What’s Driving China’s Green Push? Strategy, Security and the Global Supply Chain

China’s energy shift blends strategic ambition with industrial muscle. The country consumes about one-third of global electricity and, since 2023, Chinese firms have invested more than $180 billion in green-tech projects, largely across the Global South. Critics point to continued coal dependence, but recent declines in coal- and gas-fired generation and advances in technologies such as nuclear fusion suggest Beijing’s actions could materially alter global emissions and supply chains. The strategic and economic implications mean other governments cannot afford to ignore China’s green push.

China’s energy transition resists any single explanation. It is at once an industrial triumph, a geopolitical strategy and an uncertain bet for the global climate.

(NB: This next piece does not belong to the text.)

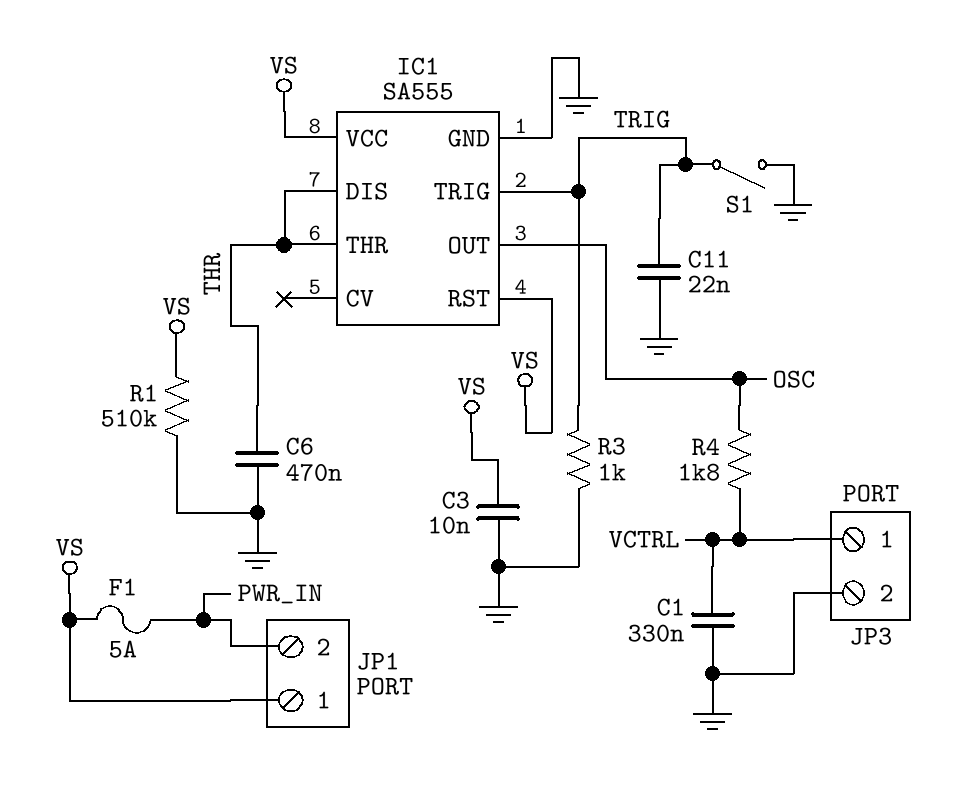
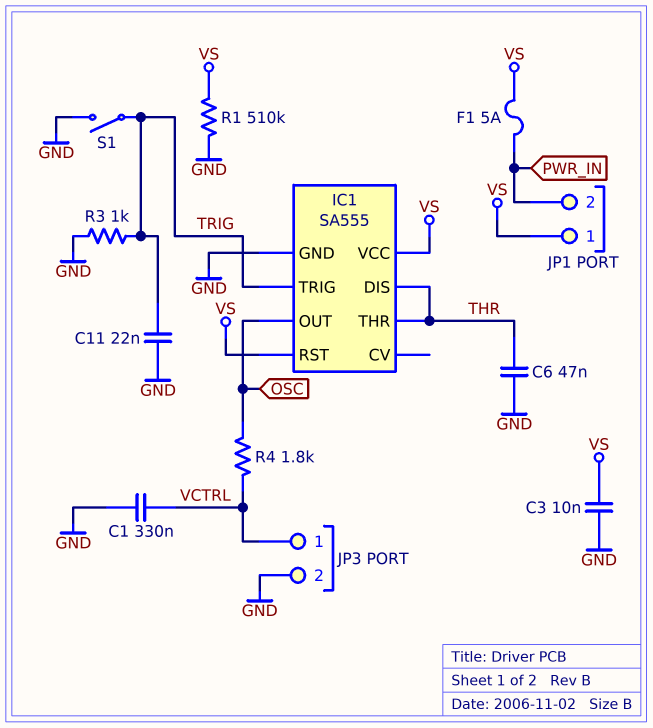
C6: 470nF (GND, THR) -> 47nF (GND, THR)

Big Numbers, Bigger Stakes

China consumes roughly one-third of the world’s electricity and manufactures far more solar panels in a single year than the United States has installed in total. A striking new finding from Australian economists adds another data point: since 2023, Chinese firms have directly invested more than $180 billion in green-technology projects and factories, with much of that investment concentrated in the Global South.

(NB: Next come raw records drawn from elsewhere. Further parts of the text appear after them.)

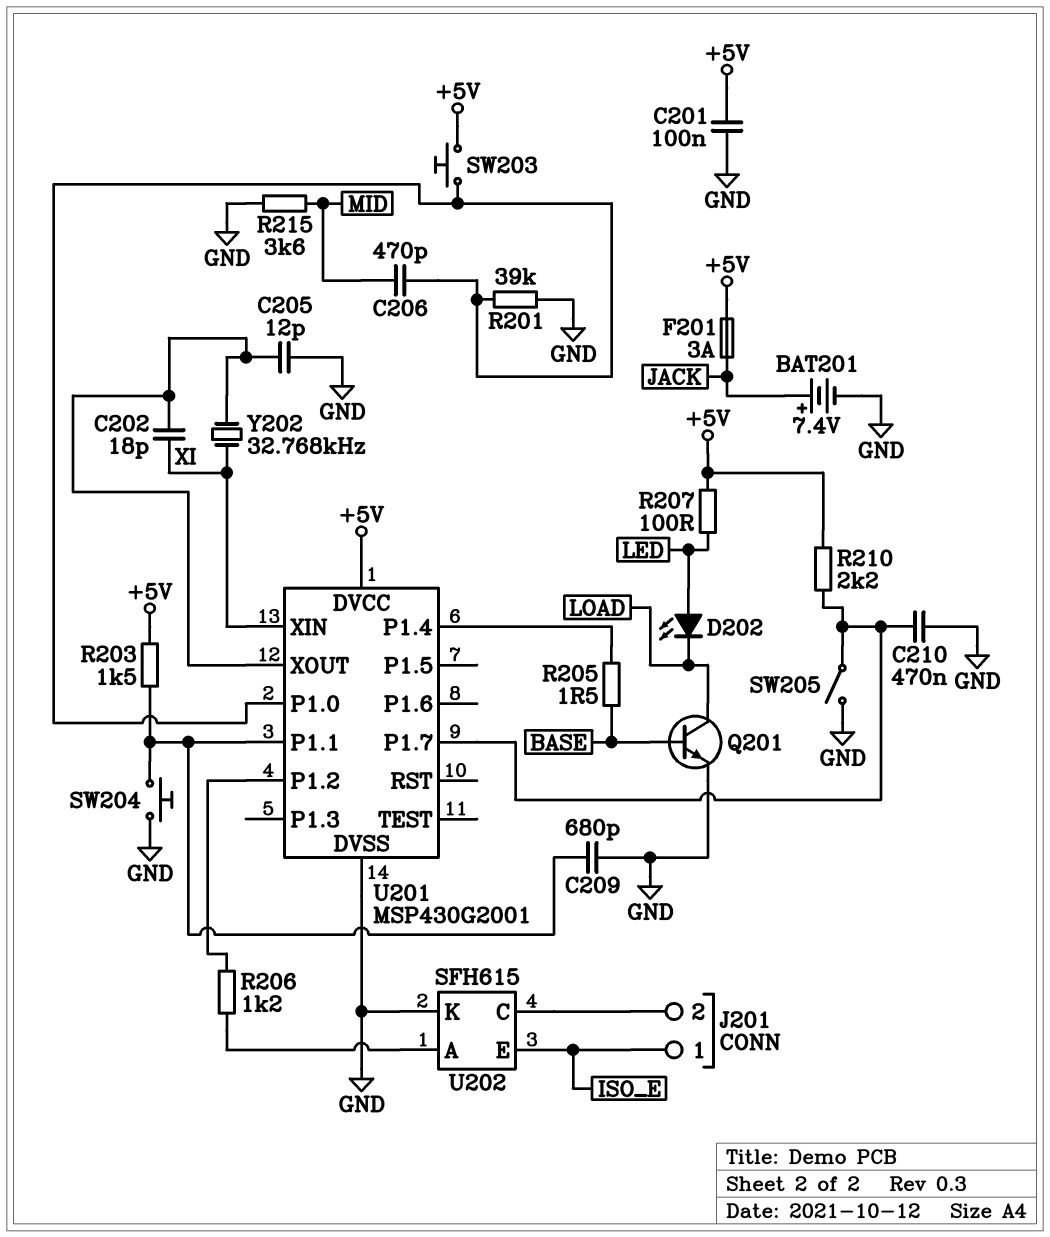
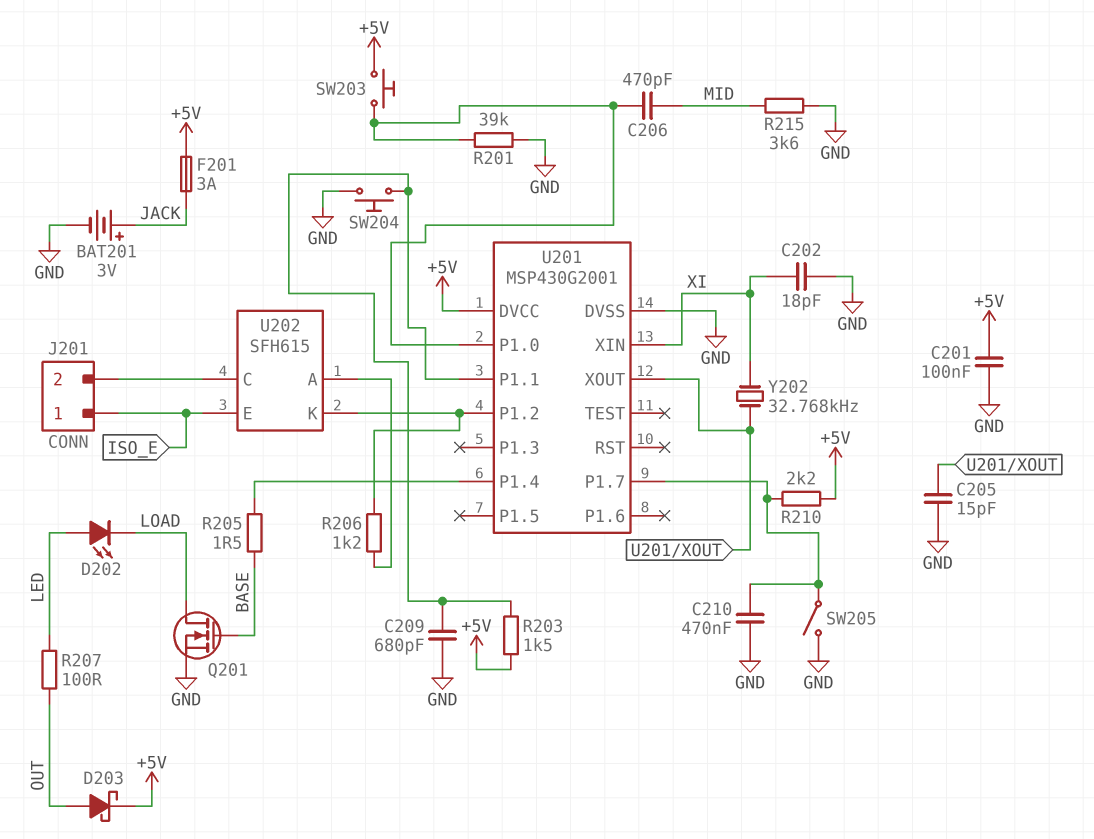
BAT201: 7.4V (plus JACK, minus GND) -> 3V (plus JACK, minus GND)
C202: 18pF (U201/XOUT, XI) -> 18pF (GND, XI)
C205: 12pF (GND, U201/XOUT) -> 15pF (GND, U201/XOUT)
D203: none -> schottky (A OUT, K +5V)
Q201: NPN (B BASE, C LOAD, E GND) -> NMOS (G BASE, D LOAD, S GND)
R207: 100 (+5V, LED) -> 100 (LED, OUT)
U202 pin K: GND -> U201/P1.2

Power, Security and Supply Chains

That investment shows how Beijing is using energy capabilities to project influence. Chinese officials have taken advantage of retreats in other countries' climate leadership to position China as a central supplier of the technologies and equipment needed for cheaper, more reliable electricity. For many governments the objective is less ideological decarbonization than dependable power at predictable cost — and China increasingly looks like the fastest or only viable supplier.

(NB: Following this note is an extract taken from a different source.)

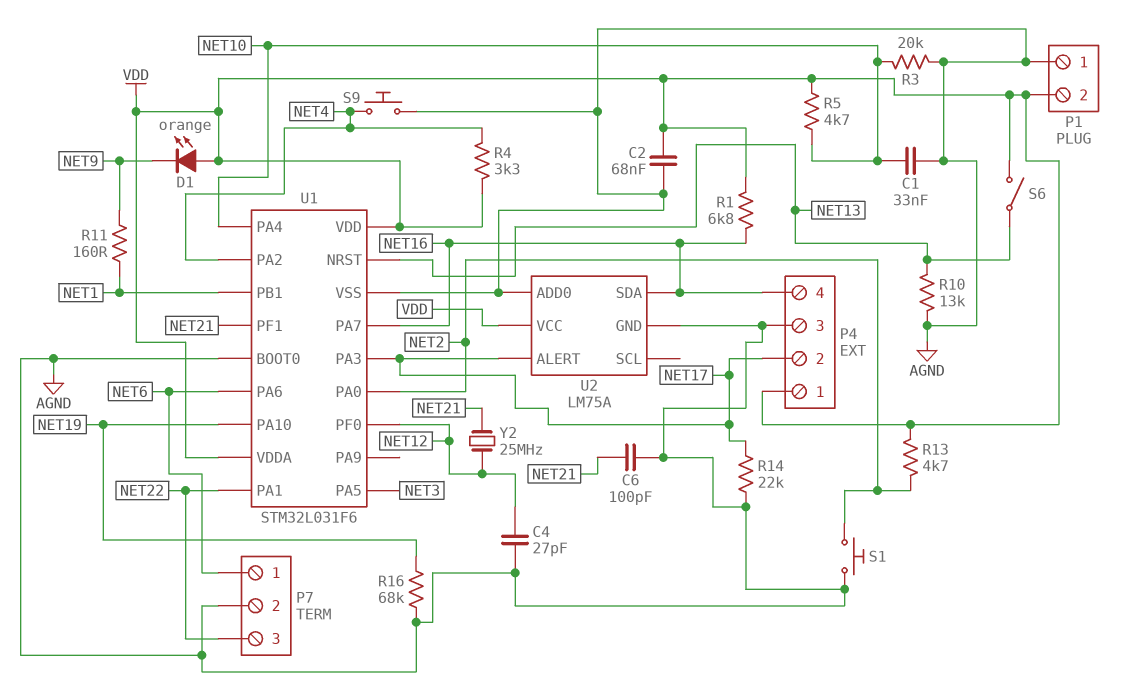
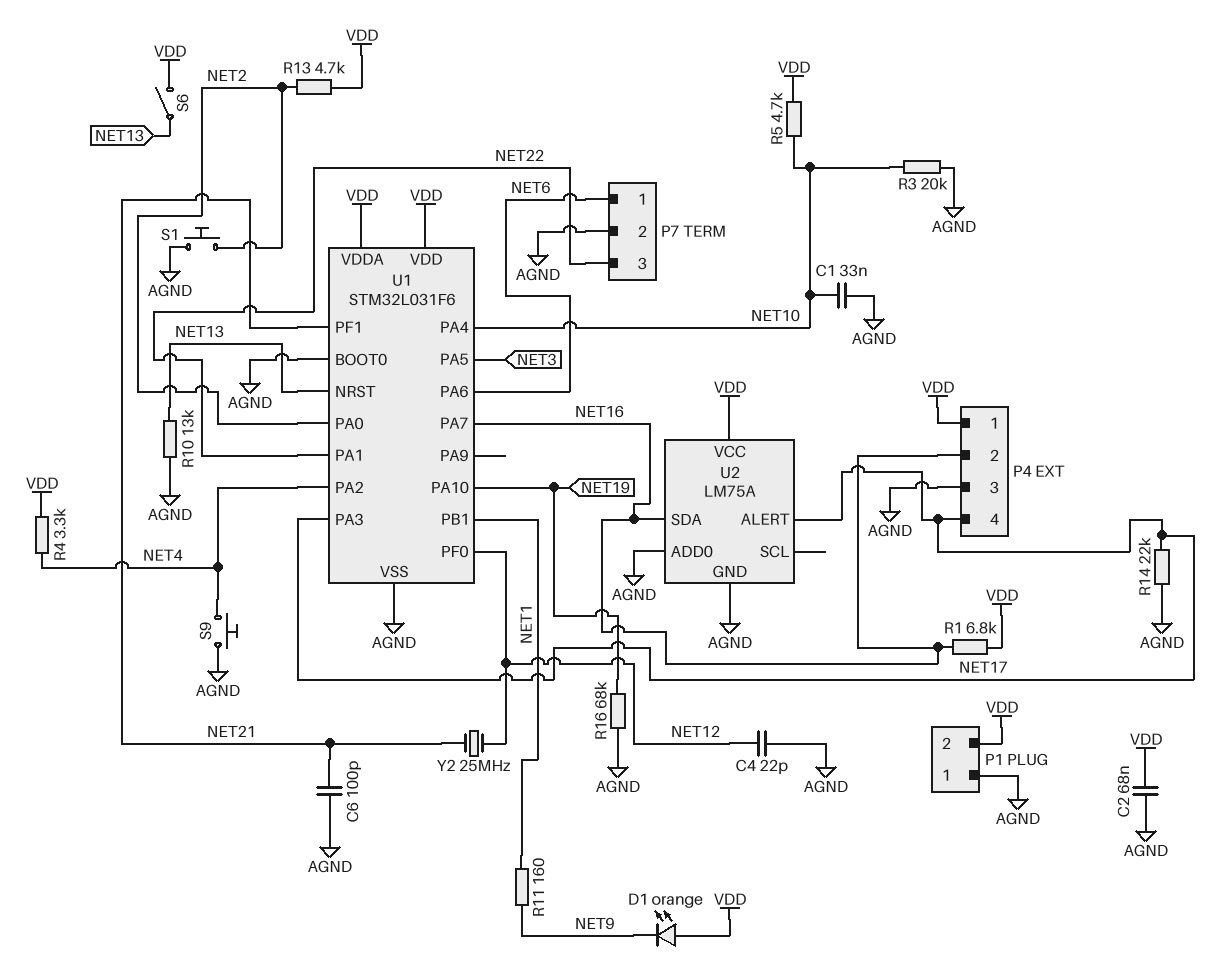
C4: 27pF (AGND, NET12) -> 22pF (AGND, NET12)
P4 pin 2: NET17 -> NET16
P4 pin 4: NET16 -> NET17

Rob Meyer: 'How any country approaches its near-term decarbonization goals depends on how it understands and relates to the Chinese government and Chinese companies.'

Green Ambition Versus Coal Reality

Critics warn that China’s green image can overstate the case. The Breakthrough Institute calls the idea of a cutting-edge green "electrostate" a mirage that masks China’s enduring reliance on low-cost, polluting coal. The White House has voiced similar skepticism. As Richard Goldberg, until recently a senior White House energy adviser, put it: 'The administration views China’s green claims more like an information operation designed to obscure the actual mix of power sources we need to compete with.'

Early Signs Of Change

But the energy picture is not static. Coal- and gas-fired electricity generation in China fell this year for the first time since 2015 — a relatively small shift on the percentage scale but a very large change in absolute emissions and capital flows given China’s size. Beijing is also investing in next-generation power technologies; reported progress on nuclear fusion has caught the attention of policymakers in Washington and beyond.

Why It Matters

Whether driven by geopolitics, industrial policy or genuine climate goals, China’s green push is reshaping global supply chains, international investment flows and energy-security calculations. Governments and markets that ignore this shift risk missing how rapidly the global energy landscape is being reconfigured.